1128 N Queens Puzzle

题目

The "eight queens puzzle" is the problem of placing eight chess queens on an 8×8 chessboard so that no two queens threaten each other. Thus, a solution requires that no two queens share the same row, column, or diagonal. The eight queens puzzle is an example of the more general N queens problem of placing N non-attacking queens on an N×N chessboard. (From Wikipedia - "Eight queens puzzle".)

Here you are NOT asked to solve the puzzles. Instead, you are supposed to judge whether or not a given configuration of the chessboard is a solution. To simplify the representation of a chessboard, let us assume that no two queens will be placed in the same column. Then a configuration can be represented by a simple integer sequence (Q1,Q2,⋯,QN), where Qi is the row number of the queen in the i-th column. For example, Figure 1 can be represented by (4, 6, 8, 2, 7, 1, 3, 5) and it is indeed a solution to the 8 queens puzzle; while Figure 2 can be represented by (4, 6, 7, 2, 8, 1, 9, 5, 3) and is NOT a 9 queens' solution.

Figure 1		Figure 2

Input Specification:

Each input file contains several test cases. The first line gives an integer K (1<K≤200). Then K lines follow, each gives a configuration in the format "N Q1 Q2 ... QN", where 4≤N≤1000 and it is guaranteed that 1≤Qi≤N for all i=1,⋯,N. The numbers are separated by spaces.

Output Specification:

For each configuration, if it is a solution to the N queens problem, print YES in a line; or NO if not.

Sample Input:

4
8 4 6 8 2 7 1 3 5
9 4 6 7 2 8 1 9 5 3
6 1 5 2 6 4 3
5 1 3 5 2 4

Sample Output:

YES
NO
NO
YES

题意

给定一个棋盘序列,让你判断这个棋盘上的皇后位置是否符合正确摆放方法: > 棋盘的横,竖,对角线都没有重复的皇后.

思路

这道题如果想要用多重循环暴力解法,那肯定是走错路了,这里给一个另类的解法,使用哈希表.

我们知道,一旦一个棋盘的某一个位置放了一个皇后,那这个皇后所在的行,列,上对角线,下对角线就不能再次使用了,所以我们可以将行,列,对角线都作为哈希表,一旦某个棋子有了一个位置,那哈希表内对应的行,列,对角线都置为-1,下一个棋子只要判断自己所在的行,列,对角线的哈希表值是否为-1来判断自己是否已经重复.

代码

先实现最关键的判断输入的棋盘是否符合正确摆放位置的函数:

public static bool IsNQueensPuzzleSolution(string chessInfo)
{
    string[] chessBoard = chessInfo.Split();
    int queensCount = int.Parse(chessBoard[0].ToString());//皇后的数量.

所示材料
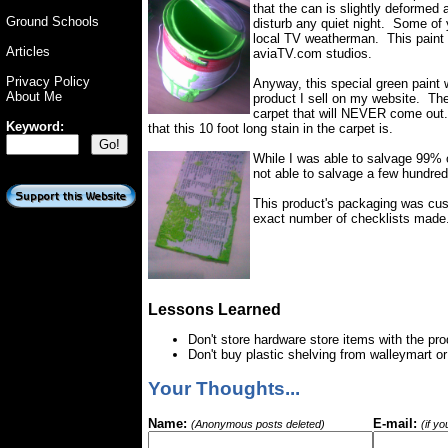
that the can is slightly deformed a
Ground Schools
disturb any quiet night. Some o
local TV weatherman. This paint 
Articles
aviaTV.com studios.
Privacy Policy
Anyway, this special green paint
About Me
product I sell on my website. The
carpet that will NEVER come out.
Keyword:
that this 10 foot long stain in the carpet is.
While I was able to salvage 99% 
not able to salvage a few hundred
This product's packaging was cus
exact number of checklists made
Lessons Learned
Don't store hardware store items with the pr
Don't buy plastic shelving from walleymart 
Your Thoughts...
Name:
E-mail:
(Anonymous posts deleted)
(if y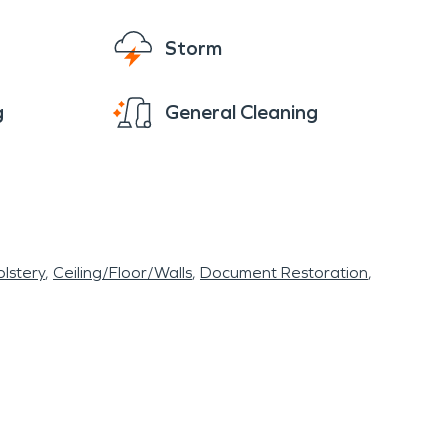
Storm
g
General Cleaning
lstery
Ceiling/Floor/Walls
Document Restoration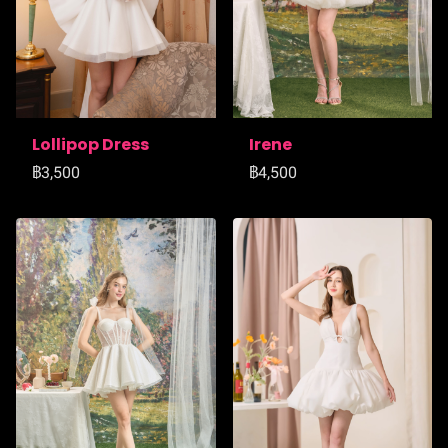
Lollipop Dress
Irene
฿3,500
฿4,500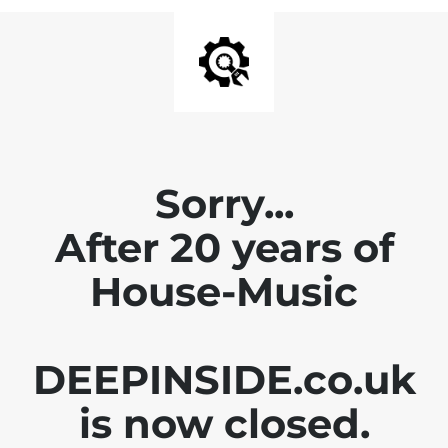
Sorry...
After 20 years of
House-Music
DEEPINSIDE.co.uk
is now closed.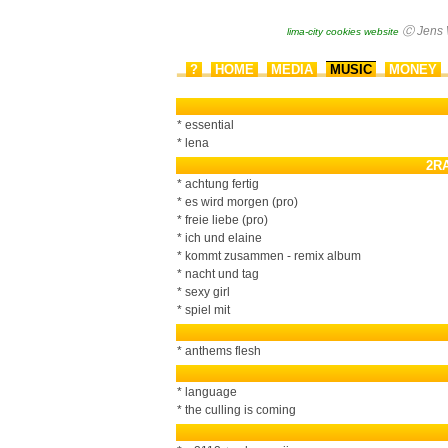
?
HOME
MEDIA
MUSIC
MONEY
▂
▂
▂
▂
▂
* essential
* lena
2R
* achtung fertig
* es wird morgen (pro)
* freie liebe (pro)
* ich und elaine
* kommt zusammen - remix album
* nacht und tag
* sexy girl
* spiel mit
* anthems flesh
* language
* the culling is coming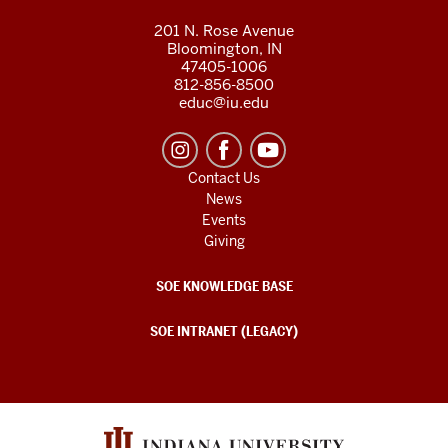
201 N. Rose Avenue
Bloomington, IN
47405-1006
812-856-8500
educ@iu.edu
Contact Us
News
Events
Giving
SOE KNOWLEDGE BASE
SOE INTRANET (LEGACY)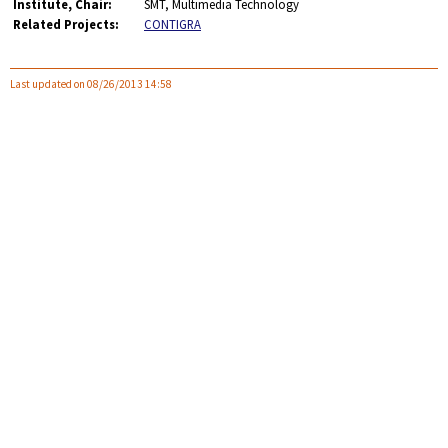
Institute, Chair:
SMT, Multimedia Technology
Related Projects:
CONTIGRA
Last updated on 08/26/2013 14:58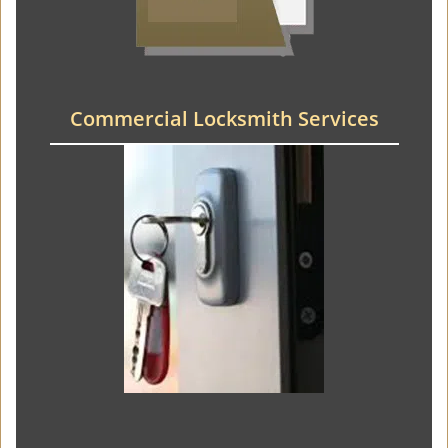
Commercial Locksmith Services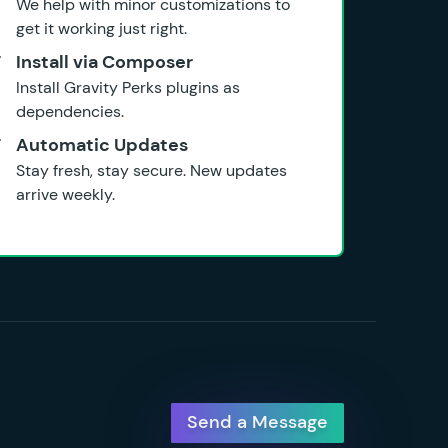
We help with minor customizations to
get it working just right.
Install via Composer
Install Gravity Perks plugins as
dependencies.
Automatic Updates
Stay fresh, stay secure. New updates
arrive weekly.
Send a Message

任务说明
用两句话概括上面这篇关于N皇后判定题的文字。

作答内容
这道题给出若干个用整数序列表示的棋盘摆放(第i个数是第i列皇后所在的行号),要求判断每个摆放是否为N皇后问题的解,是就输出YES,不是就输出NO。文中认为用多重循环暴力求解是走错了路,改为把行、列和对角线都当作哈希表,某个棋子占位后把对应的值置为-1,后面的棋子检查自己所在的行、列、对角线是否已为-1,以此判断是否重复。